__Given passage__:
[Start of section]
# Video of my Texas pair fighting.



## boose1357 (Jan 14, 2008)

This is what happend right after I seperated my Texas parents from their babies. They just started goin at it right when I put them in the new tank. Guess you were right CiChLiD LoVeR128 they had alot less aggression when they had their babies to tend to.


----------



## remarkosmoc (Oct 19, 2005)

i haven't gotten a chance to observe texas breeding/courting but it looks to me like they are getting ready to spawn again.


----------



## CiChLiD LoVeR128 (Mar 22, 2006)

Like has been stated and I think I mentioned it if not then here it is :lol: : It will lead to aggression. Whats going on is that now that the parents dont have fry to tend to the Male will be ready to spawn again and the Female wont be ready yet and therefore will lead to aggression.

Whats going on in the video is not aggression but rather what tannable75 stated its courting and spawning behaviors. The female is saying I am not ready yet but I am interested in you and when I am ready I will spawn. The Male typically wont like this as he is ready to do it NOW! And she isn't like all living things Females need time to build their body's up and produce the eggs. Males are ALWAYS ready to spawn! Just keep an eye and them and if things get out of hand between the two divide them immediately! Good luck! :thumb:


----------



## Nathan43 (Jul 9, 2007)

What I don't get is, if only the female is supposed to have a spot on the dorsal fin, wouldn't both of these be females according to that rule?


----------



## boose1357 (Jan 14, 2008)
[End of section]
__Supplied data__:
[Start of section]
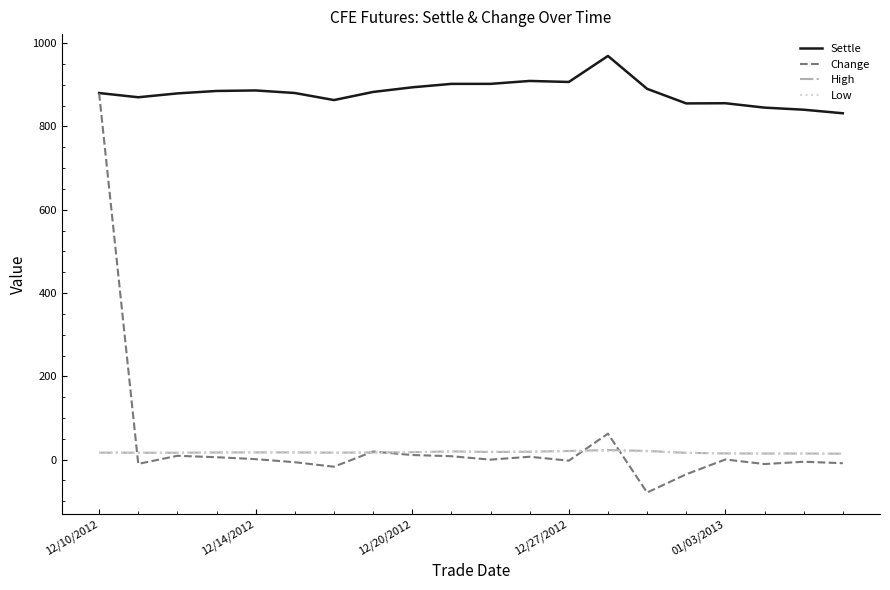

True or false: Settle and High cross at least once.

False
[End of section]
__Parts of the exercise__:
1. In the Texas pair thread, what reason does CiChLiD LoVeR128 give for the aggression once the parents no longer have fry?
2. Extend the Texas pair thread from the point where it stops.
The material has no connection to the Texas pair thread.

__Answers by item number__:
1. The male is ready to spawn again, but the female isn't ready yet.

2.
Nathan43 said:


> What I don't get is, if only the female is supposed to have a spot on the dorsal fin, wouldn't both of these be females according to that rule?


Not too sure about the spot on the dorsal fin. Neither of mine have at dot on the dorsal. Are you talking about the black dot by the caudal fin maybe? Heres a pic of my male when I was transporting him.


----------



## boose1357 (Jan 14, 2008)

Thanks again CL. I was thinking it was a spawning ritual also but didnt know because of the lip locking. Thx for clearing that up man. Looks like I need to go change my Youtube title. :lol:


----------



## Nathan43 (Jul 9, 2007)

boose1357 said:


> Nathan43 said:
> 
> 
> > What I don't get is, if only the female is supposed to have a spot on the dorsal fin, wouldn't both of these be females according to that rule?
> ...


Exactly, that was the way I was told to identify the sex of Texas Cichlids. Check it out.
http://www.cichlid-forum.com/phpBB/view ... ight=texas


----------



## boose1357 (Jan 14, 2008)

Not too sure man. I just read into identifying them by a spot on the dorsal fin. Seems to be a legit way to tell but I have never seen the spot or identified them like that personally. The spot might develop with age. But their definitely a M and F. cause they just had babies.


----------



## boose1357 (Jan 14, 2008)

Oh Nate one more thing. Are yours a different species than mine because none of mine have that brownish colors like yours did. or does that just develop over time?


----------



## Nathan43 (Jul 9, 2007)

I was pretty sure mine were listed as "Emerald Green Texas" but I am not sure if thats what they are. They were green so I just called them green texas. My 7-8" Texas at home has identical colors as well. :-?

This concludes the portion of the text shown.